Dr. O'Connor: Burkitt's lymphoma is a disease that is relatively rare in the United States, and it is found commonly in certain parts of Africa. We know that the disease in Africa is associated with infection by a virus known as Epstein-Barr Virus (EBV). That seems to be a very common association for patients who develop Burkitt's lymphoma in Africa, and in fact, there's a form of the disease known as Endemic Burkitt's lymphoma that's largely based on infection with this particular virus.
In North America, that does not appear to be the case. EBV may be found in some of these diseases, but it doesn't seem to have the same causal relationships to the development of the disease as it has in Endemic Burkitt's lymphoma in Africa.

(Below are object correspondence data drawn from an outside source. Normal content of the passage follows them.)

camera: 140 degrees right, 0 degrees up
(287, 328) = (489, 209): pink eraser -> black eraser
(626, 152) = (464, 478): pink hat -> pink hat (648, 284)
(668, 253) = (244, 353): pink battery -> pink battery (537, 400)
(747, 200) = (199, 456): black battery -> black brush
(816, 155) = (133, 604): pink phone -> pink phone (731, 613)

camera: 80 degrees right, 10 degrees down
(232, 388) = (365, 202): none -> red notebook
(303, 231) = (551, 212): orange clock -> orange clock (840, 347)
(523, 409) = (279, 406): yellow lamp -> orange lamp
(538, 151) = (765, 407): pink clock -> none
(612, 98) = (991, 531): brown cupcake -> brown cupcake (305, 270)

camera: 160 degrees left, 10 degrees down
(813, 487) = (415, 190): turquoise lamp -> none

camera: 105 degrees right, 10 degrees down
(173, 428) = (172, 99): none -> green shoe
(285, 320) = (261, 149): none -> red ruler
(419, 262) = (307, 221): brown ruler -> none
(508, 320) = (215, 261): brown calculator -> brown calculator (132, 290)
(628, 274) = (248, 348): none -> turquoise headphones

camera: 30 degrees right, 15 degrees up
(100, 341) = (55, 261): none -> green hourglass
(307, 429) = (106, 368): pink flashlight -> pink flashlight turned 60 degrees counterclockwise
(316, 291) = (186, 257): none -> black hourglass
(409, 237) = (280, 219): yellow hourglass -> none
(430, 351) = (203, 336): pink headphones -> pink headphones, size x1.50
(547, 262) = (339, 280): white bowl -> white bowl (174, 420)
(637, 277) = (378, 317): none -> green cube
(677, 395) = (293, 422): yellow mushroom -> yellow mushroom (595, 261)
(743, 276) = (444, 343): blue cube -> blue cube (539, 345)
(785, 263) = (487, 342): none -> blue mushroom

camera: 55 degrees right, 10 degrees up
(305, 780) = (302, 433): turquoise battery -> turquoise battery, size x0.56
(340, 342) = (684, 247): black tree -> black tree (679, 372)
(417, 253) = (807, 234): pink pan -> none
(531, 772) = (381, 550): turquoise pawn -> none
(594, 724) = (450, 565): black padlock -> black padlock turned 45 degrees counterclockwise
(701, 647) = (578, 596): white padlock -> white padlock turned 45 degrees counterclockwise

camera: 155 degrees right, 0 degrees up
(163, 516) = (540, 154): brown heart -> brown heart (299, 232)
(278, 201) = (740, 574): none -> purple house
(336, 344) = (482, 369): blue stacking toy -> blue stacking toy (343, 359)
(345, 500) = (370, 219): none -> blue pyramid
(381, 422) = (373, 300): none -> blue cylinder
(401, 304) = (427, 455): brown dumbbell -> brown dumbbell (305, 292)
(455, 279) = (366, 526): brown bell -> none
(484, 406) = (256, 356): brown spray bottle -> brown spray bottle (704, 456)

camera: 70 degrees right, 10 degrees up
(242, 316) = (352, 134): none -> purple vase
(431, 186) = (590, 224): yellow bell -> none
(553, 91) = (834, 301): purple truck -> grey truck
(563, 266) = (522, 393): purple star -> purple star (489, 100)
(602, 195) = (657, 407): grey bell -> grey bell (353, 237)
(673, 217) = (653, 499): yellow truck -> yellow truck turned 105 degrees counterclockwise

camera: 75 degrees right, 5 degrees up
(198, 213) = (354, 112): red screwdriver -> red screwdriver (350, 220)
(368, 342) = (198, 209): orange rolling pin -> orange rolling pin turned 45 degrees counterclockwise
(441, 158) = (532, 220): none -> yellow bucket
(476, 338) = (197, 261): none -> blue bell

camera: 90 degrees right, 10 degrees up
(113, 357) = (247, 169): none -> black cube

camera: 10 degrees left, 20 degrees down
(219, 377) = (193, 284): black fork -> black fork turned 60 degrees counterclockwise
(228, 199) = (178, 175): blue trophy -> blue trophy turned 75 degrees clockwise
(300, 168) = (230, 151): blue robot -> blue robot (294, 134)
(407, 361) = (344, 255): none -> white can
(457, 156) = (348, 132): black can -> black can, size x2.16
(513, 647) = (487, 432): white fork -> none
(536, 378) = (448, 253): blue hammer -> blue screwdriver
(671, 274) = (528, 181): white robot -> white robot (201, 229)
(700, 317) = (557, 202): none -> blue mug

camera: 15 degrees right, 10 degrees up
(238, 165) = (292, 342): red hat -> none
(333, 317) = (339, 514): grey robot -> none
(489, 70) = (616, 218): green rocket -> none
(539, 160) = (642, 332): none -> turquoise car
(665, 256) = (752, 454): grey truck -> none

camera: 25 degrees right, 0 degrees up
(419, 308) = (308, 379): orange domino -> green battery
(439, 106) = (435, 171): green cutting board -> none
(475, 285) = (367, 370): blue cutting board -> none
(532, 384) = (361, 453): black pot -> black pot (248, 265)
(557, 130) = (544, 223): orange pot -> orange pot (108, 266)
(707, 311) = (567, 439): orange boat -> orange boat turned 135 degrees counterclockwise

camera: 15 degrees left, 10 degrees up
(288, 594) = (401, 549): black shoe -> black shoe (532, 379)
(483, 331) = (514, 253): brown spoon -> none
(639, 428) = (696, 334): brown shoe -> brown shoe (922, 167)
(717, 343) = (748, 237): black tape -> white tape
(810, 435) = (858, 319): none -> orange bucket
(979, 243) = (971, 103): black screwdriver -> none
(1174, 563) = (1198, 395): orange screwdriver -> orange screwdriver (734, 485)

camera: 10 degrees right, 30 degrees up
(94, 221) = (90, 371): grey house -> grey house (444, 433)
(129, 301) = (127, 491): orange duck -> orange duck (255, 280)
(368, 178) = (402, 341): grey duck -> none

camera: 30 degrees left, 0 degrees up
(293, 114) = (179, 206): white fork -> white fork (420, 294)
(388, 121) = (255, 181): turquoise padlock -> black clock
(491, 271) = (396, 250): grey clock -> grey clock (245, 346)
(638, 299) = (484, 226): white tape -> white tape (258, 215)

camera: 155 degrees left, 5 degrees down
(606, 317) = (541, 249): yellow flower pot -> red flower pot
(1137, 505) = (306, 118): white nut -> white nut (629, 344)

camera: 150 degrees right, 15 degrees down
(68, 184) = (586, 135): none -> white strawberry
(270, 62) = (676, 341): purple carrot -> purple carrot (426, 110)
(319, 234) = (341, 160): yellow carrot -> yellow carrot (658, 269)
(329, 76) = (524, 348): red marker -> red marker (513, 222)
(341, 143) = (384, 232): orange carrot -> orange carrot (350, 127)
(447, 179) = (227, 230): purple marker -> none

Dr. O'Connor: If I had a child with jaw swelling, I would want to get to my pediatrician as quickly as possible, especially if the mass that was swelling in the jaw was happening at a very rapid pace. At that point, I would want to convey as much detail as I could to my pediatrician about the details of that tumor's growth, and how the child is feeling with that particular disease. I.e., Does the Child have any new complaints of pain, fever, chills or sweating? Following that, I would probably want to be referred to a good pediatric oncologist who specialized in the treatment of these rare hematologic blood disorders, and, at that point, get a CAT scan or PET scan to try to evaluate the extent of the disease.
Following a workup that involves imaging, I would want to get a biopsy from a surgeon who would obtain a piece of that particular tissue, which would then be forwarded to the pathologist, who would evaluate and make the diagnosis.
Following that, I would want my child to receive chemotherapy for the treatment of the disease, and fortunately, the chemotherapies we have for this disease are highly-effective and curative in the overwhelming majority of cases. I would want to be sure that I reported to my treating physician any new symptoms or complaints while in chemotherapy, especially given the higher risk of infection and perhaps some bleeding that can develop when you're on that therapy.
Assuming (my child) is cured of that disease, (he or she) would continue to be followed by a pediatric oncologist on a fairly regular basis. That might initially include visits with him or her every month or two months with some CAT scans at roughly every three or four months, at least for one to two years to make sure that the disease is gone.